### THE DATA
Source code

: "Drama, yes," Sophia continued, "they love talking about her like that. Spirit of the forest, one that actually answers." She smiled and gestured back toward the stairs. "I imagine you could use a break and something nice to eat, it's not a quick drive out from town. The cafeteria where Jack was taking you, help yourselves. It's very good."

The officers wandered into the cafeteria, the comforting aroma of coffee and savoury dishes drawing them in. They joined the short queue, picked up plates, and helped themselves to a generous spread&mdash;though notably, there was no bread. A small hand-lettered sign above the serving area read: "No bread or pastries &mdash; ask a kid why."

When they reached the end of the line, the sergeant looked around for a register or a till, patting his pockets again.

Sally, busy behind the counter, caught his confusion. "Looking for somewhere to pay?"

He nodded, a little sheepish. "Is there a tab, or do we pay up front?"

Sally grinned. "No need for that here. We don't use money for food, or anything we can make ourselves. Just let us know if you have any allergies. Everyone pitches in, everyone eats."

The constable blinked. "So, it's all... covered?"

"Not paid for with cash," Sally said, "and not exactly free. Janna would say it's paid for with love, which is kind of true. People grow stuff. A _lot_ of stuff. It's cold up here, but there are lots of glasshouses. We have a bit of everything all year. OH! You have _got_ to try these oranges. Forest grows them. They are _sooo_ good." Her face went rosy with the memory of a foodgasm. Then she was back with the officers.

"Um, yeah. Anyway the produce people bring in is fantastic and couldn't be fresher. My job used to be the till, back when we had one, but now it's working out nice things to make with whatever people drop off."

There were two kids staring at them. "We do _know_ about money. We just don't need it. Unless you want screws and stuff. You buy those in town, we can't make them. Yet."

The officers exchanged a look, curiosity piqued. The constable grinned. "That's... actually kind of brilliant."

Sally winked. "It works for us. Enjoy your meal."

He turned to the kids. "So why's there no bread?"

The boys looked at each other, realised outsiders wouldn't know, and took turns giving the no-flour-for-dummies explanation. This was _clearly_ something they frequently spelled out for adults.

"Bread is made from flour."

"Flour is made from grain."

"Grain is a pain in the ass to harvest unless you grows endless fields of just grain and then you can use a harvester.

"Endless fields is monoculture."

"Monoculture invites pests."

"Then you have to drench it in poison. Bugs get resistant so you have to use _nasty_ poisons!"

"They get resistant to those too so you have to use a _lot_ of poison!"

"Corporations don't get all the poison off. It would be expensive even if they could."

### ABOUT THIS EXERCISE
Recast the lines of every item above as a numbered list, omitting any blank lines.

### RESULT FOR THIS TASK
1. Source code
2. : "Drama, yes," Sophia continued, "they love talking about her like that. Spirit of the forest, one that actually answers." She smiled and gestured back toward the stairs. "I imagine you could use a break and something nice to eat, it's not a quick drive out from town. The cafeteria where Jack was taking you, help yourselves. It's very good."
3. The officers wandered into the cafeteria, the comforting aroma of coffee and savoury dishes drawing them in. They joined the short queue, picked up plates, and helped themselves to a generous spread&mdash;though notably, there was no bread. A small hand-lettered sign above the serving area read: "No bread or pastries &mdash; ask a kid why."
4. When they reached the end of the line, the sergeant looked around for a register or a till, patting his pockets again.
5. Sally, busy behind the counter, caught his confusion. "Looking for somewhere to pay?"
6. He nodded, a little sheepish. "Is there a tab, or do we pay up front?"
7. Sally grinned. "No need for that here. We don't use money for food, or anything we can make ourselves. Just let us know if you have any allergies. Everyone pitches in, everyone eats."
8. The constable blinked. "So, it's all... covered?"
9. "Not paid for with cash," Sally said, "and not exactly free. Janna would say it's paid for with love, which is kind of true. People grow stuff. A _lot_ of stuff. It's cold up here, but there are lots of glasshouses. We have a bit of everything all year. OH! You have _got_ to try these oranges. Forest grows them. They are _sooo_ good." Her face went rosy with the memory of a foodgasm. Then she was back with the officers.
10. "Um, yeah. Anyway the produce people bring in is fantastic and couldn't be fresher. My job used to be the till, back when we had one, but now it's working out nice things to make with whatever people drop off."
11. There were two kids staring at them. "We do _know_ about money. We just don't need it. Unless you want screws and stuff. You buy those in town, we can't make them. Yet."
12. The officers exchanged a look, curiosity piqued. The constable grinned. "That's... actually kind of brilliant."
13. Sally winked. "It works for us. Enjoy your meal."
14. He turned to the kids. "So why's there no bread?"
15. The boys looked at each other, realised outsiders wouldn't know, and took turns giving the no-flour-for-dummies explanation. This was _clearly_ something they frequently spelled out for adults.
16. "Bread is made from flour."
17. "Flour is made from grain."
18. "Grain is a pain in the ass to harvest unless you grows endless fields of just grain and then you can use a harvester.
19. "Endless fields is monoculture."
20. "Monoculture invites pests."
21. "Then you have to drench it in poison. Bugs get resistant so you have to use _nasty_ poisons!"
22. "They get resistant to those too so you have to use a _lot_ of poison!"
23. "Corporations don't get all the poison off. It would be expensive even if they could."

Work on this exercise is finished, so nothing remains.